Crônica: Mila
Carlos Heitor Cony
Era pouco
maior do que minha mão: por isso eu precisei das duas para segurá-la, 13 anos
atrás. E, como eu não tinha muito jeito, encostei-a ao peito para que ela não
caísse, simples apoio nessa primeira vez. Gostei desse calor e acredito que ela
também. Dias depois, quando abriu os olhinhos, olhou-me fundamente: escolheu-me
para dono. Pior: me aceitou.
Foram 13 anos de chamego e encanto. Dormimos muitas noites
juntos, a patinha dela em cima do meu ombro. Tinha medo de vento. O que fazer
contra o vento?
Amá-la — foi
a resposta e também acredito que ela entendeu isso. Formamos, ela e eu, uma
dupla dinâmica contra as ciladas que se armam. E também contra aqueles que não
aceitam os que se amam. Quando meu pai morreu, ela se chegou, solidária,
encostou sua cabeça em meus joelhos, não exigiu a minha festa, não queria
disputar espaço, ser maior do que a minha tristeza.
Tendo-a ao meu
lado, eu perdi o medo do mundo e do vento. E ela teve uma ninhada de nove
filhotes, escolhi uma de suas filhinhas e nossa dupla ficou mais dupla porque
passamos a ser três. E passeávamos pela Lagoa, com a idade ela adquiriu
"fumos fidalgos'; como o Dom Casmurro, de Machado de Assis. Era uma lady,
uma rainha de Sabá numa liteira inundada de sol e transportada por súditos
imaginários.
No sábado,
olhando-me nos olhos, com seus olhinhos cor de mel, bonita como nunca, mais que
amada de todas, deixou que eu a beijasse chorando. Talvez ela tenha
compreendido. Bem maior do que minha mão, bem maior do que o meu peito, levei-a
até o fim.
Eu me
considerava um profissional decente. Até semana passada, houvesse o que
houvesse, procurava cumprir o dever dentro de minhas limitações. Não foi
possível chegar ao gabinete onde, quietinha, deitada a meus pés, esperava que
eu acabasse a crônica para ficar com ela.

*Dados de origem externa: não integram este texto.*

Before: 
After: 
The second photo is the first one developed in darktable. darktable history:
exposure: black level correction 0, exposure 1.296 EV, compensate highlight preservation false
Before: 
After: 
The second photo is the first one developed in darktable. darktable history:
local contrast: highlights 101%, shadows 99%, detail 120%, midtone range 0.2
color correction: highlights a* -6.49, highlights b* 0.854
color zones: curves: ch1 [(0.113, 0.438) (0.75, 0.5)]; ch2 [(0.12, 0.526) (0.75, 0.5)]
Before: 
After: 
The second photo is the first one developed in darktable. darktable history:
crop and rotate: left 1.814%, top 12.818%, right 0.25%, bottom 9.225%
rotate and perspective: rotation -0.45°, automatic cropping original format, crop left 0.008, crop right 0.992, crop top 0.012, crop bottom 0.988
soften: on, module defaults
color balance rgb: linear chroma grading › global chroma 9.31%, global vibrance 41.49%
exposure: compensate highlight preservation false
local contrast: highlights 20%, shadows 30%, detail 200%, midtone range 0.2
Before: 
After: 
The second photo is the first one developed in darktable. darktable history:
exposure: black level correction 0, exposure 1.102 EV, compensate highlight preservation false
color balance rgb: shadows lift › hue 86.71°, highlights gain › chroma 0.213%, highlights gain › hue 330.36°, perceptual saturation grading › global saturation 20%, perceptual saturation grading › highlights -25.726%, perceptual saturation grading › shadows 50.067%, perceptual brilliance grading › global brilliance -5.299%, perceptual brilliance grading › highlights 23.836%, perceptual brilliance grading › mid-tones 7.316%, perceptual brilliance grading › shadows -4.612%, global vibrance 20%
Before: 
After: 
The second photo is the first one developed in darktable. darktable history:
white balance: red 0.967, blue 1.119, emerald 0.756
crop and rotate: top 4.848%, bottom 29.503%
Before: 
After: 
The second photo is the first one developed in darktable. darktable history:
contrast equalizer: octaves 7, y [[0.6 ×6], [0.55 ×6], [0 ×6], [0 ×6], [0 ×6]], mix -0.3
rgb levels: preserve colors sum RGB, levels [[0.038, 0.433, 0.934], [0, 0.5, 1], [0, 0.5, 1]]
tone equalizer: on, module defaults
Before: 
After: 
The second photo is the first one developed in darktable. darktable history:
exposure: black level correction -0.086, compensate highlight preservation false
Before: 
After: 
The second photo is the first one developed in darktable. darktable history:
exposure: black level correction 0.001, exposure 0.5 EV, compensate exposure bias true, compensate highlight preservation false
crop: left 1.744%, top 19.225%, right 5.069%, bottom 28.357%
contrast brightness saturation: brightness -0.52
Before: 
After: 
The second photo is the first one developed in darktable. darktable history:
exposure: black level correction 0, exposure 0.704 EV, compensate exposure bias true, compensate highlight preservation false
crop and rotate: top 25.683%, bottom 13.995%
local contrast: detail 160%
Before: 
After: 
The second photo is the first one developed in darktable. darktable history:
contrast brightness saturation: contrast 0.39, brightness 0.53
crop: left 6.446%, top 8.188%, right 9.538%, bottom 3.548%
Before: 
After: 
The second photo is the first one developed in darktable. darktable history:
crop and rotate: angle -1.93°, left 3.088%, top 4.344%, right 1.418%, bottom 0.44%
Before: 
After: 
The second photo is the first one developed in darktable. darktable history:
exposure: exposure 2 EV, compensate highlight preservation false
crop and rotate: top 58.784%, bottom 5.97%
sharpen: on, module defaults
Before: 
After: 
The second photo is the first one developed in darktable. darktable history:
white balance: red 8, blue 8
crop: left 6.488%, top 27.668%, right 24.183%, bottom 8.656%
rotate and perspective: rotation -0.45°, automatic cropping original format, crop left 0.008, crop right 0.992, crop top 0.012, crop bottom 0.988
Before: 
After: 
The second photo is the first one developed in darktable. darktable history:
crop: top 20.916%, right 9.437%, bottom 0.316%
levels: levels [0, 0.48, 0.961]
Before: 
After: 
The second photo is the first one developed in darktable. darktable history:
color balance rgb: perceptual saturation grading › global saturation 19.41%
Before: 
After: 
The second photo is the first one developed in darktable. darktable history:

Até o último momento, olhou para mim, me escolhendo e me
aceitando. Levei-a, em meus braços, apoiada em meu peito. Apertei-a com força,
sabendo que ela seria maior do que a saudade.
1) Nesse texto, o cronista revela o enorme sentimento de
amor entre ele e seu cão, do momento da adoção até o dia em que o levou para o
sacrifício.
a) Que trecho do texto revela o primeiro e o último contato
entre o cronista e seu cão?
b) Você já viveu ou vivencia experiência semelhante?
2) Com que propósito, na sua opinião, o cronista publicou
essa história em um jornal?
3) É comum a ideia de que são as pessoas que escolhem os
seus animais de estimação. Segundo o cronista, no momento da adoção foi Mila
que o escolheu como dono.
a) Por que você acha que o cronista inverteu essa ideia?
b) Em que outro momento o cronista confirma essa idéia?